**Work instruction**:
Give back each line of the listing below that contains the string "Фибра".
----
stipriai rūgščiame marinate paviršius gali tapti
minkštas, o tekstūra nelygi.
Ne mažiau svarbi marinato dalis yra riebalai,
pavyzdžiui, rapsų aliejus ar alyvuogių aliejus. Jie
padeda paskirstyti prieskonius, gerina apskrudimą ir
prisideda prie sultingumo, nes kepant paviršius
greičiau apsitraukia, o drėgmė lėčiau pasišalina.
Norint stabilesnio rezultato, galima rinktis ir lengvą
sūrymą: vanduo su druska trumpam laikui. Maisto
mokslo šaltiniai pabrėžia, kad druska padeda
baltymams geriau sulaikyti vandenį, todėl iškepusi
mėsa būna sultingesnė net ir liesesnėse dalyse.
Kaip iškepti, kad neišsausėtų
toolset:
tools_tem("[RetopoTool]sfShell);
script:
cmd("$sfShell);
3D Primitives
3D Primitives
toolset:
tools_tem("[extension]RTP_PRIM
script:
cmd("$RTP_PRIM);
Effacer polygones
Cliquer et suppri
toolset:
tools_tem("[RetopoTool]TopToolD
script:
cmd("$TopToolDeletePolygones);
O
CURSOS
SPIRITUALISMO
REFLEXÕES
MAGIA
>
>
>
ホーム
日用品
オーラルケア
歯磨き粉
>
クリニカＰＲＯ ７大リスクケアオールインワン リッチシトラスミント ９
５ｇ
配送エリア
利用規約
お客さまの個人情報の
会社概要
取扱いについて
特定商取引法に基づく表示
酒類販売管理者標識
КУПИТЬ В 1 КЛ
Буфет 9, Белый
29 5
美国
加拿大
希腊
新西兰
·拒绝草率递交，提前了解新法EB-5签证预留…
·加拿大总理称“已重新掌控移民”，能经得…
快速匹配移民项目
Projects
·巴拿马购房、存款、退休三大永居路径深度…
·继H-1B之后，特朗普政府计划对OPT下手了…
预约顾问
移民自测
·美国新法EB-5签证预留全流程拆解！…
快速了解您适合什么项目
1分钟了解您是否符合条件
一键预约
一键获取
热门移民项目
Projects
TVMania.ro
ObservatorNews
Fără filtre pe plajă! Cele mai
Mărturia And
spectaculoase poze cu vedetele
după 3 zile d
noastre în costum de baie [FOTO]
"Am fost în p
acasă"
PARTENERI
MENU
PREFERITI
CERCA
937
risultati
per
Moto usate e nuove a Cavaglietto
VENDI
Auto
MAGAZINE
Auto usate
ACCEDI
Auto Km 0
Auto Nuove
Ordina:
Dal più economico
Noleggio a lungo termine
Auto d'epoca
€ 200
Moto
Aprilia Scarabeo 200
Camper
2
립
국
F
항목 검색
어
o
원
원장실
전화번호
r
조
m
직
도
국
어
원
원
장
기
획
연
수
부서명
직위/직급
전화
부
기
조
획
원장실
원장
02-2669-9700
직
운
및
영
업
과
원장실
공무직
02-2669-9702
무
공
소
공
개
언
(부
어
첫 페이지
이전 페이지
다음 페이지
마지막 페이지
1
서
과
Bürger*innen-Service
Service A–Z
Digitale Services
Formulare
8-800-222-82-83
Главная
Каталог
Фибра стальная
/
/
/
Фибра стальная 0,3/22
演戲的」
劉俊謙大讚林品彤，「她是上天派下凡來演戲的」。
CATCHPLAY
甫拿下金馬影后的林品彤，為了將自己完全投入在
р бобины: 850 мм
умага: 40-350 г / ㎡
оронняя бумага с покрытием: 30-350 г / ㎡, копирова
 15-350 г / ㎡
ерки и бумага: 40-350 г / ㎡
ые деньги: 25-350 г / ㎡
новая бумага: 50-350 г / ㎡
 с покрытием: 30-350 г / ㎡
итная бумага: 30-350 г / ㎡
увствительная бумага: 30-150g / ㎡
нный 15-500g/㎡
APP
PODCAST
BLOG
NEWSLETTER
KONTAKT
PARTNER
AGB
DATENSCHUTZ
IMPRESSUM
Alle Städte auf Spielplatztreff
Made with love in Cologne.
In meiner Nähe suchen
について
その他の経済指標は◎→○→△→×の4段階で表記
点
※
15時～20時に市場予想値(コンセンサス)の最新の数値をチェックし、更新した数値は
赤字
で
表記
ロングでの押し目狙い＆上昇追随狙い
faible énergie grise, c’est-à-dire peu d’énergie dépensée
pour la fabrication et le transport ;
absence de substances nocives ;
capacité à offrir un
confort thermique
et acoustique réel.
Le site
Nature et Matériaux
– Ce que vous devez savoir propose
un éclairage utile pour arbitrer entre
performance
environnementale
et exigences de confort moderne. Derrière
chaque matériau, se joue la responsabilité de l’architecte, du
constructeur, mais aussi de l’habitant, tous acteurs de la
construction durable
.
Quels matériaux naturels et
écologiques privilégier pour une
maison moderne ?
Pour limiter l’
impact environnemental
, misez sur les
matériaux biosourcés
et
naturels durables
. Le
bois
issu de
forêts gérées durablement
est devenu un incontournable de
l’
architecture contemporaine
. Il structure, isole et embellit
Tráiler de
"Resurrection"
----
**Output for this task**:
Фибра стальная
Фибра стальная 0,3/22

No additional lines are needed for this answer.